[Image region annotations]

* Begin *

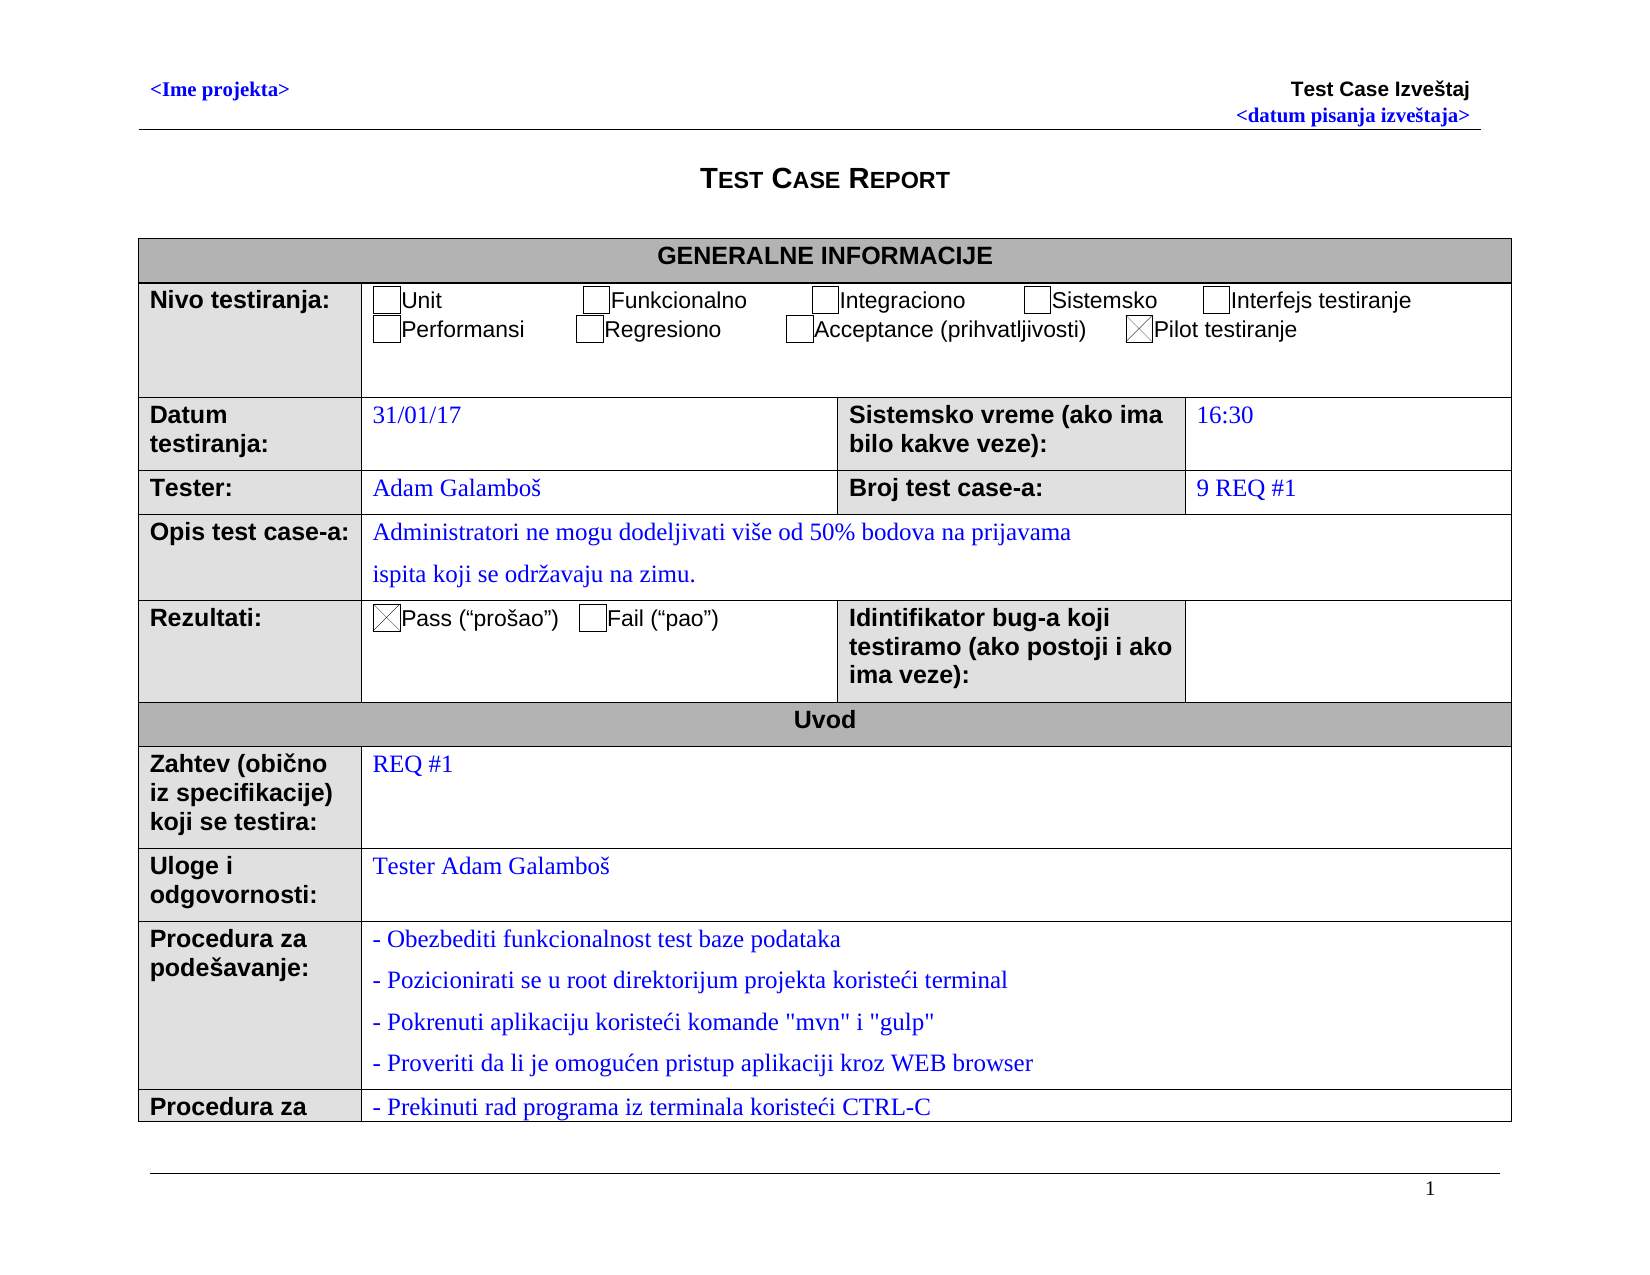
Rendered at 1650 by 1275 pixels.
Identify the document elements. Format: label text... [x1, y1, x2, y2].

table_cell Procedura za [139, 1090, 361, 1121]
table_cell - Prekinuti rad programa iz terminala koristeći CTRL-C [362, 1090, 1511, 1121]
table_cell Zahtev (obično iz specifikacije) koji se testira: [139, 747, 361, 848]
table_cell Rezultati: [139, 601, 361, 702]
table_cell 9 REQ #1 [1186, 471, 1511, 514]
subtitle Test Case Report [150, 161, 1500, 195]
table_cell Uvod [139, 703, 1511, 746]
table_cell 16:30 [1186, 398, 1511, 470]
table_cell Procedura za podešavanje: [139, 922, 361, 1089]
table_cell [1186, 601, 1511, 702]
table_header GENERALNE INFORMACIJE [139, 239, 1511, 282]
table_cell Opis test case-a: [139, 515, 361, 600]
table_cell Tester: [139, 471, 361, 514]
table_cell Datum testiranja: [139, 398, 361, 470]
table_cell REQ #1 [362, 747, 1511, 848]
table_cell Broj test case-a: [838, 471, 1185, 514]
table_cell Nivo testiranja: [139, 284, 361, 397]
table_cell Unit Funkcionalno Integraciono Sistemsko Interfejs testiranje Performansi Regresiono Acceptance (prihvatljivosti) Pilot testiranje [362, 284, 1511, 397]
table_cell Tester Adam Galamboš [362, 849, 1511, 921]
table_cell Administratori ne mogu dodeljivati više od 50% bodova na prijavama ispita koji se održavaju na zimu. [362, 515, 1511, 600]
table_cell Pass (“prošao”) Fail (“pao”) [362, 601, 837, 702]
table_cell 31/01/17 [362, 398, 837, 470]
table_cell Uloge i odgovornosti: [139, 849, 361, 921]
table_cell - Obezbediti funkcionalnost test baze podataka - Pozicionirati se u root direktorijum projekta koristeći terminal - Pokrenuti aplikaciju koristeći komande "mvn" i "gulp" - Proveriti da li je omogućen pristup aplikaciji kroz WEB browser [362, 922, 1511, 1089]
table_cell Adam Galamboš [362, 471, 837, 514]
table_cell Sistemsko vreme (ako ima bilo kakve veze): [838, 398, 1185, 470]
table_cell Idintifikator bug-a koji testiramo (ako postoji i ako ima veze): [838, 601, 1185, 702]
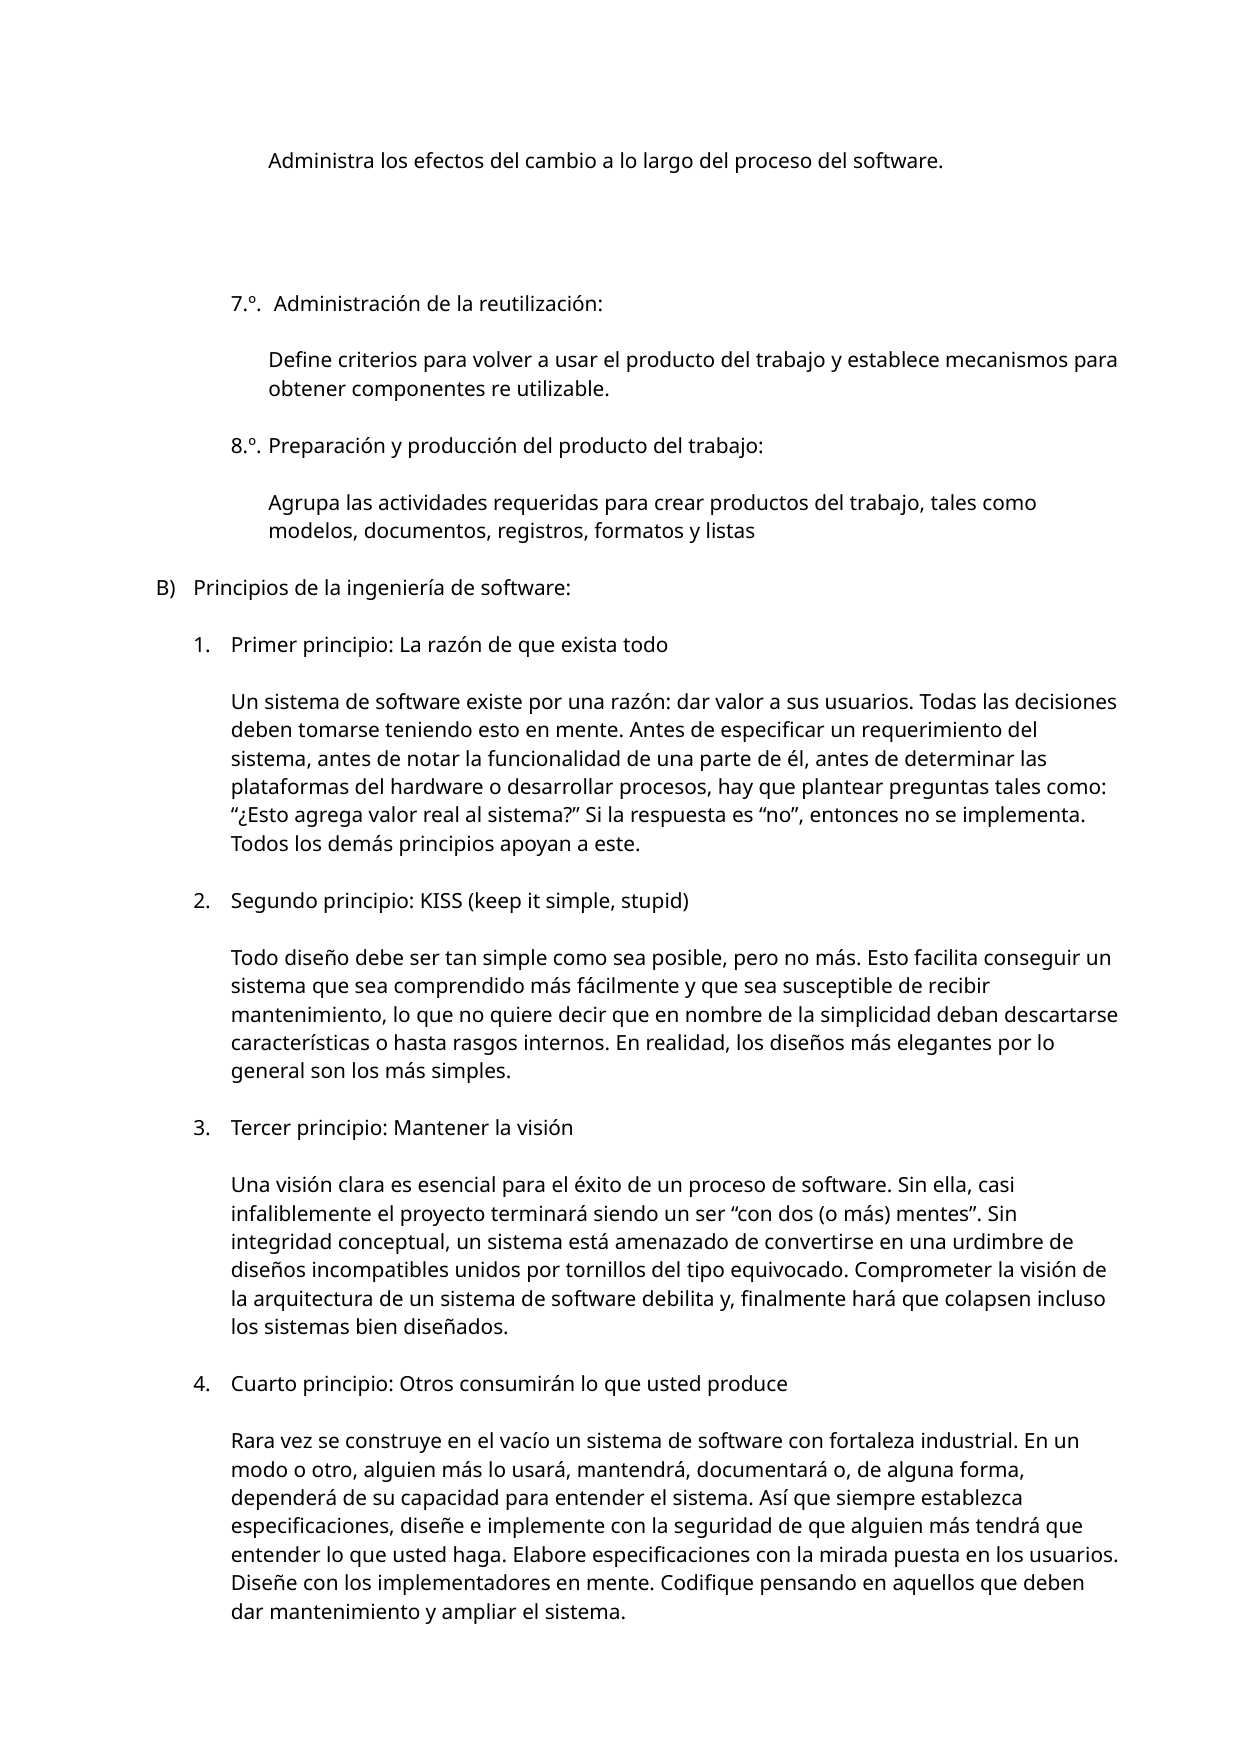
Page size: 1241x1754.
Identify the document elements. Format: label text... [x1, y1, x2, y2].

list Principios de la ingeniería de software: [156, 573, 1122, 602]
list Tercer principio: Mantener la visión [193, 1113, 1122, 1142]
list Un sistema de software existe por una razón: dar valor a sus usuarios. Todas las decisiones deben tomarse teniendo esto en mente. Antes de especificar un requerimiento del sistema, antes de notar la funcionalidad de una parte de él, antes de determinar las plataformas del hardware o desarrollar procesos, hay que plantear preguntas tales como: “¿Esto agrega valor real al sistema?” Si la respuesta es “no”, entonces no se implementa. Todos los demás principios apoyan a este. [193, 687, 1122, 857]
list Rara vez se construye en el vacío un sistema de software con fortaleza industrial. En un modo o otro, alguien más lo usará, mantendrá, documentará o, de alguna forma, dependerá de su capacidad para entender el sistema. Así que siempre establezca especificaciones, diseñe e implemente con la seguridad de que alguien más tendrá que entender lo que usted haga. Elabore especificaciones con la mirada puesta en los usuarios. Diseñe con los implementadores en mente. Codifique pensando en aquellos que deben dar mantenimiento y ampliar el sistema. [193, 1426, 1122, 1625]
list Preparación y producción del producto del trabajo: [231, 431, 1122, 459]
list Define criterios para volver a usar el producto del trabajo y establece mecanismos para obtener componentes re utilizable. [231, 346, 1122, 402]
list Administra los efectos del cambio a lo largo del proceso del software. [231, 147, 1122, 175]
list Segundo principio: KISS (keep it simple, stupid) [193, 886, 1122, 914]
list Una visión clara es esencial para el éxito de un proceso de software. Sin ella, casi infaliblemente el proyecto terminará siendo un ser “con dos (o más) mentes”. Sin integridad conceptual, un sistema está amenazado de convertirse en una urdimbre de diseños incompatibles unidos por tornillos del tipo equivocado. Comprometer la visión de la arquitectura de un sistema de software debilita y, finalmente hará que colapsen incluso los sistemas bien diseñados. [193, 1170, 1122, 1341]
list Cuarto principio: Otros consumirán lo que usted produce [193, 1369, 1122, 1398]
list Administración de la reutilización: [231, 289, 1122, 317]
list Primer principio: La razón de que exista todo [193, 630, 1122, 658]
list Todo diseño debe ser tan simple como sea posible, pero no más. Esto facilita conseguir un sistema que sea comprendido más fácilmente y que sea susceptible de recibir mantenimiento, lo que no quiere decir que en nombre de la simplicidad deban descartarse características o hasta rasgos internos. En realidad, los diseños más elegantes por lo general son los más simples. [193, 943, 1122, 1085]
list Agrupa las actividades requeridas para crear productos del trabajo, tales como modelos, documentos, registros, formatos y listas [231, 488, 1122, 545]
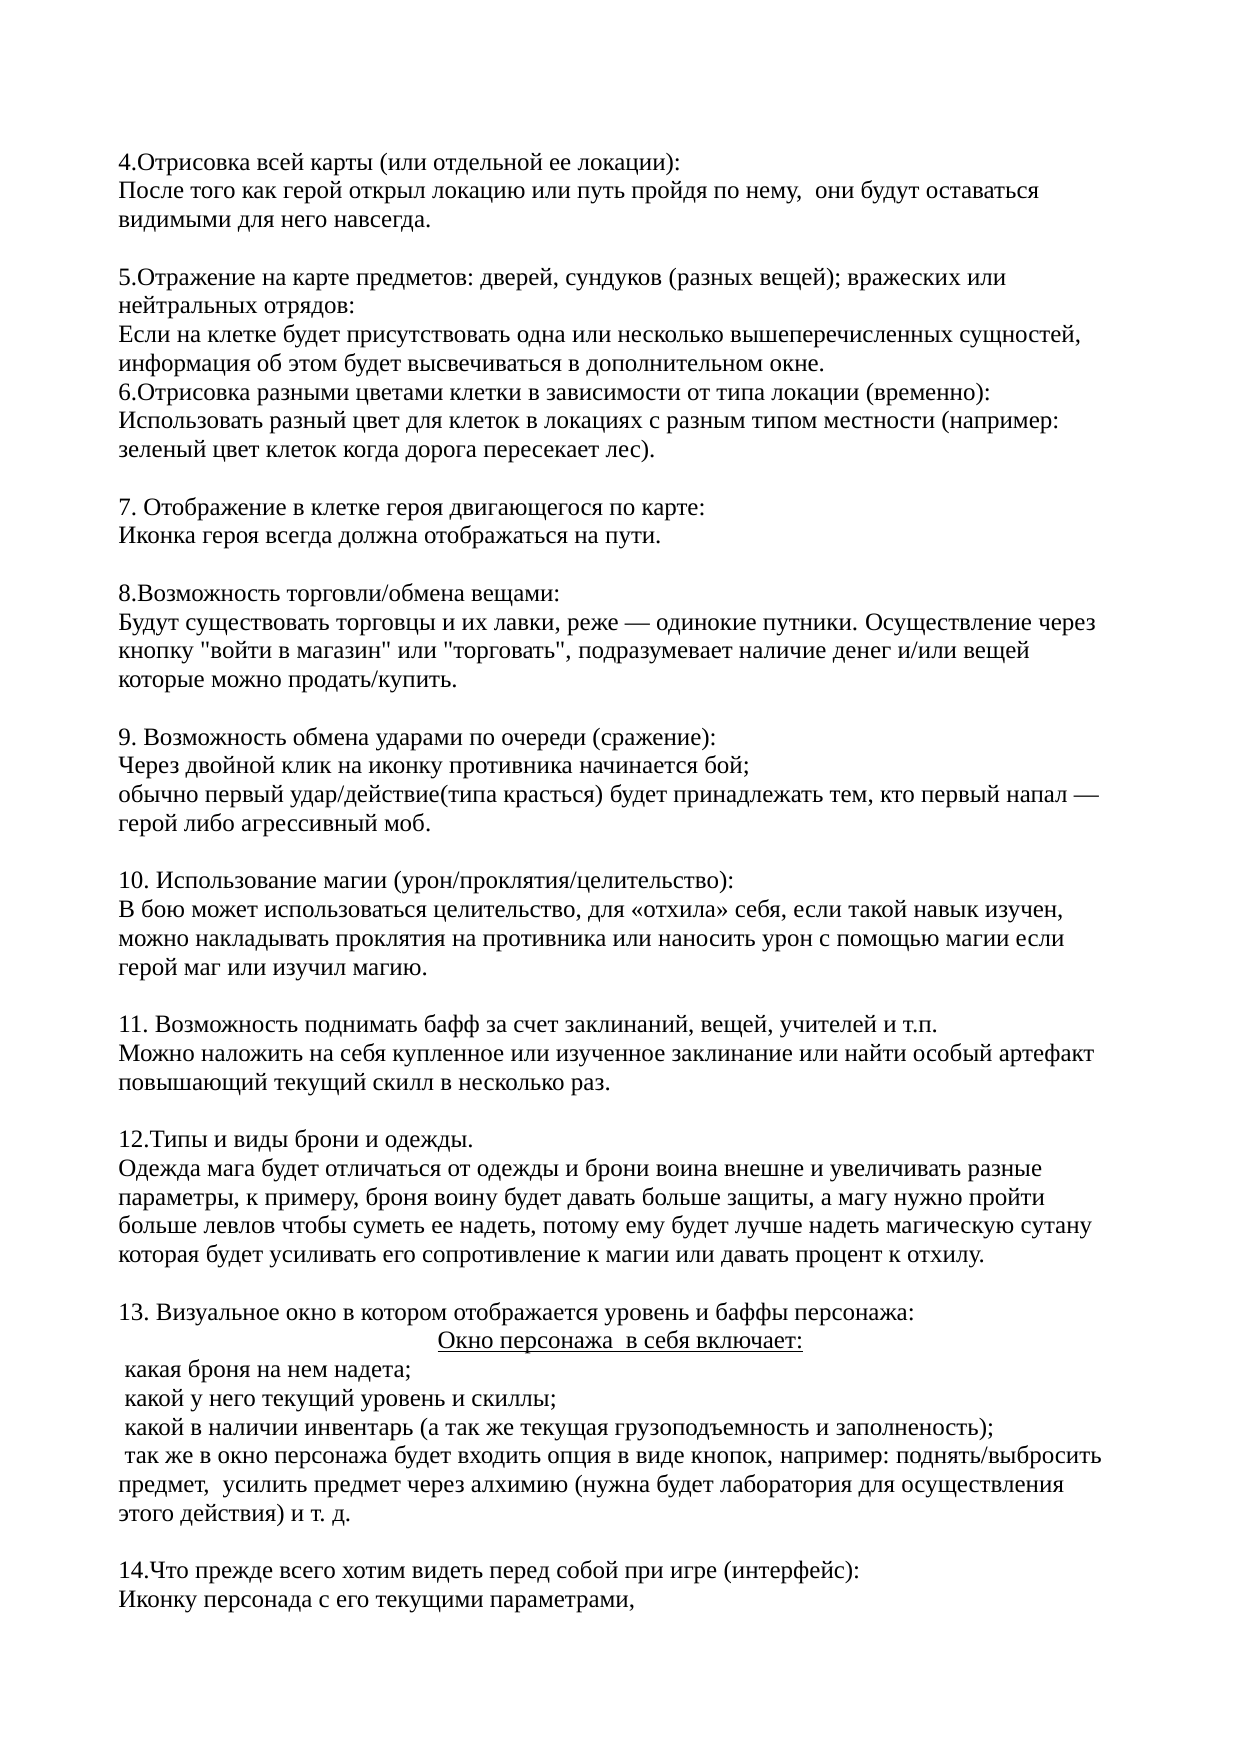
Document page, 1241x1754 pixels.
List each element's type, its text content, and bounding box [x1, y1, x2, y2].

* End *

**WRITTEN INSTRUCTION:** Please copy out the data word for word, starting at the line that contains "Document page, 1241x1754 pixels." and continuing through the end of the data.

**WRITTEN SOLUTION:**
Document page, 1241x1754 pixels.
List each element's type, its text content, and bounding box [x1, y1, x2, y2].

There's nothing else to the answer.